Discussion in 'Sports and News' started by Riptide, Oct 23, 2015.

  1. Jake from State Farm

    Jake from State Farm Well-Known Member

    It was Maggie Vespa from NBC news
    I think she’s based in Chicago
     
  2. Neutral Corner

    Neutral Corner Well-Known Member

  3. Twirling Time

    Twirling Time Well-Known Member

    October in the Southern Hemisphere is the equivalent of April here. In that respect, Australia is very similar to Florida in that spring is fire season.

    Nevertheless, that is a weather pattern completely beyond the norm. Makes you wonder if La Niña has a man-made cause.
     
  4. Driftwood

    Driftwood Well-Known Member

    There are going to be a whole bunch of fishermen who aren't fishermen anymore.

     
  5. Neutral Corner

    Neutral Corner Well-Known Member

    Depends on whether the crabs have simply moved elsewhere on the Aleutian Shelf or they've gone off the edge into deeper water. If they went deep they'll be extremely hard to harvest.
     
  6. Azrael

    Azrael Well-Known Member

    https://www.washingtonpost.com/climate-environment/2022/10/19/oceans-warming-climate-change/

    The world’s oceans have been warming for generations, a trend that is accelerating and threatens to fuel more supercharged storms, devastate marine ecosystems and upend the lives and livelihoods of millions of people, according to a new scientific analysis.

    Published this week in the journal Nature Reviews, it finds that the upper reaches of the oceans — roughly the top 2,000 meters, or just over a mile — have been heating up around the planet since at least the 1950s, with the most stark changes observed in the Atlantic and Southern oceans.
     
  7. doctorquant

    doctorquant Well-Known Member

    This is some inside baseball stuff, but people "doing science" at the Washington Post probably need to have a seminar or two on the pecking order of scientific journals. An article in Nature Reviews (which is an online journal started a little more than two years ago) is not the needle-mover one might think. Nature? A big deal. Nature Reviews? Not so much.
     
    OscarMadison and Azrael like this.
  8. Azrael

    Azrael Well-Known Member


    Same publishing group, I think.

    https://www.springernature.com/gp/l...rnals/nature-research-journals/nature-reviews

    https://en.wikipedia.org/wiki/Nature_Portfolio
     
    OscarMadison likes this.
  9. The Big Ragu

    The Big Ragu Moderator Staff Member

    Yup, it's under the "Nature" umbrella, and it's peer reviewed and well regarded. There are several dozen specialized Nature-titled research journals, as well as the reviews journal, and I believe they are all well regarded.

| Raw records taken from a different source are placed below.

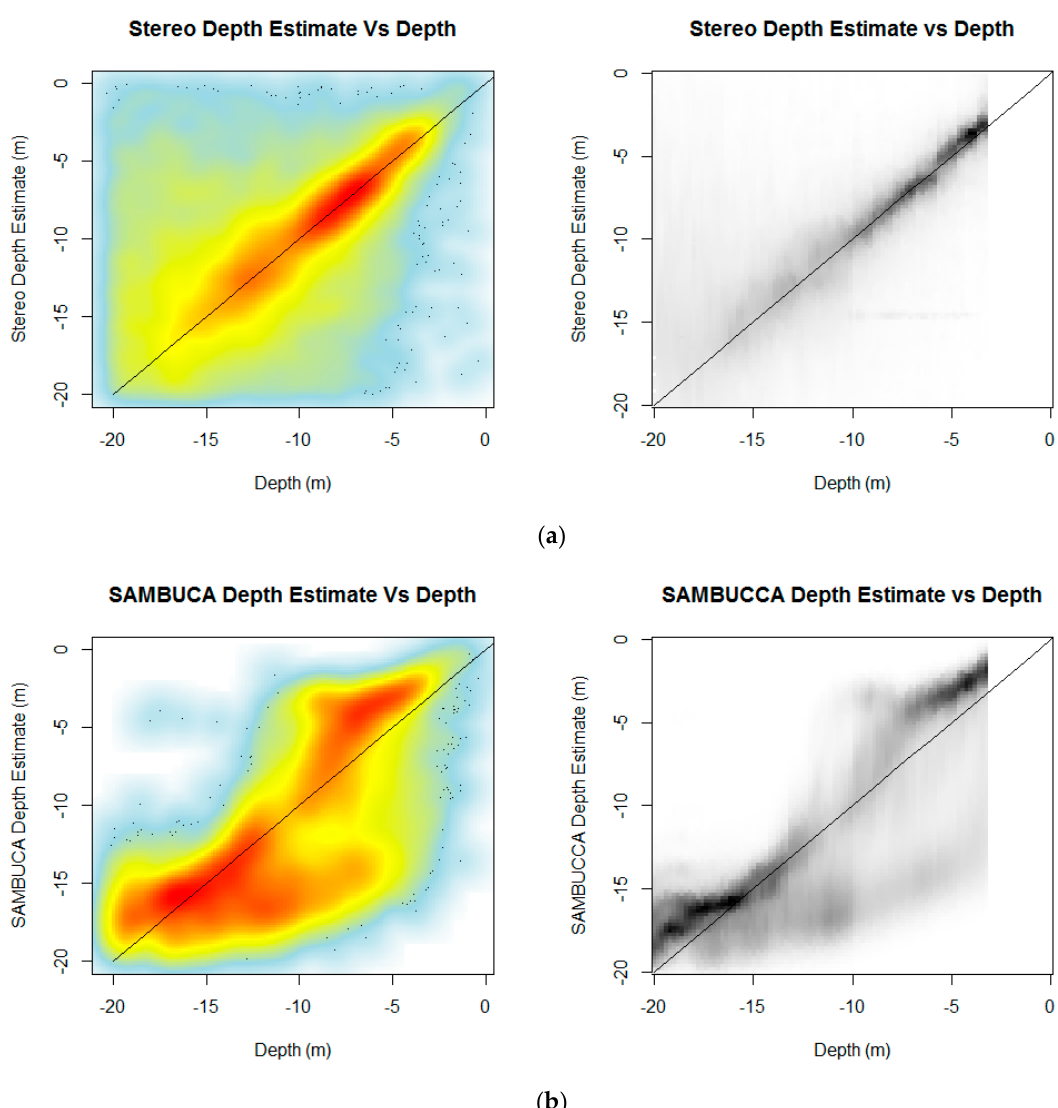
Figure 8. ( a ) Plots of depth vs. stereo estimates; left: Kernel density plot and right: Density plot binned by ground truth depth. ( b ) Plots of depth vs. SAMBUCA estimates; left: Kernel density plot and right: Density plot binned by ground truth depth.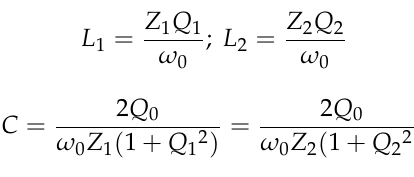
Figure 12. Frequency response of PA with matching.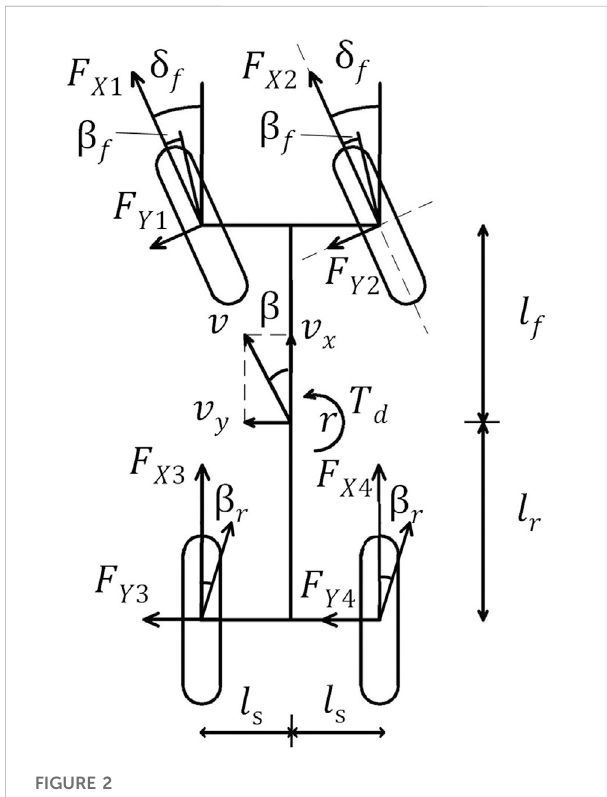
FIGURE 2 3-DOF vehicle dynamics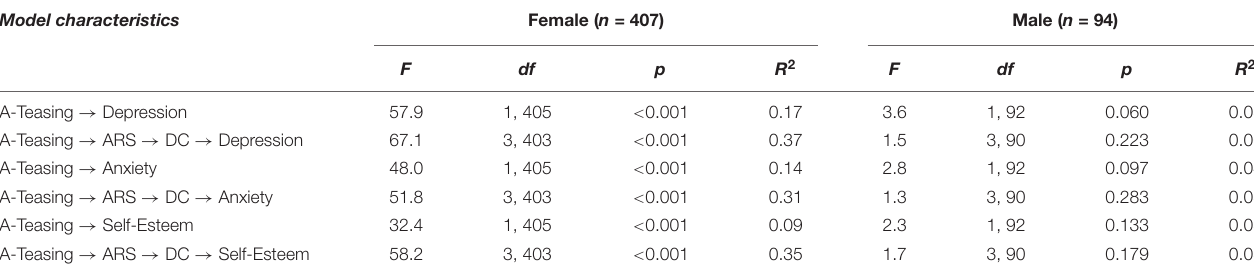
TABLE 4 | Comparison of gender-specific model indices for the total effect and serial mediation models in the female and male subgroups. Model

    I thought the WaPo piece was just pointing out what the review found; I get that there are a gazillion research journals out there, but I didn't think this was obscure or insignificant. I didn't look at their work, and even if I did, I am certain I wouldn't be able to evaluate their methods, but I did find it interesting that the ocean has been warming since the 1950s and the pace has accelerated and become relentless over the last decade, and the consequences are some of the things we are seeing right now. I was vaguely aware that the oceans store energy from the atmosphere, but I hadn't thought about the ripple effects our behavior is likely causing. I found the article informative.
     
    OscarMadison and Azrael like this.
  10. Neutral Corner

    Neutral Corner Well-Known Member

    Warming waters cited as "key culprit" in mass die-off of Alaska snow crabs - CBS News

    "According to the National Oceanic and Atmospheric Administration, Alaska is the fastest warming state in the country, and is losing billions of tons of ice each year — critical for crabs that need cold water to survive.

    "Environmental conditions are changing rapidly," Ben Daly, a researcher with ADF&G, told CBS News. "We've seen warm conditions in the Bering Sea the last couple of years, and we're seeing a response in a cold adapted species, so it's pretty obvious this is connected. It is a canary in a coal mine for other species that need cold water."
     
  11. Azrael

    Azrael Well-Known Member

  12. doctorquant

    doctorquant Well-Known Member

    Definitely not a religion ... it's ridiculous to even suggest such.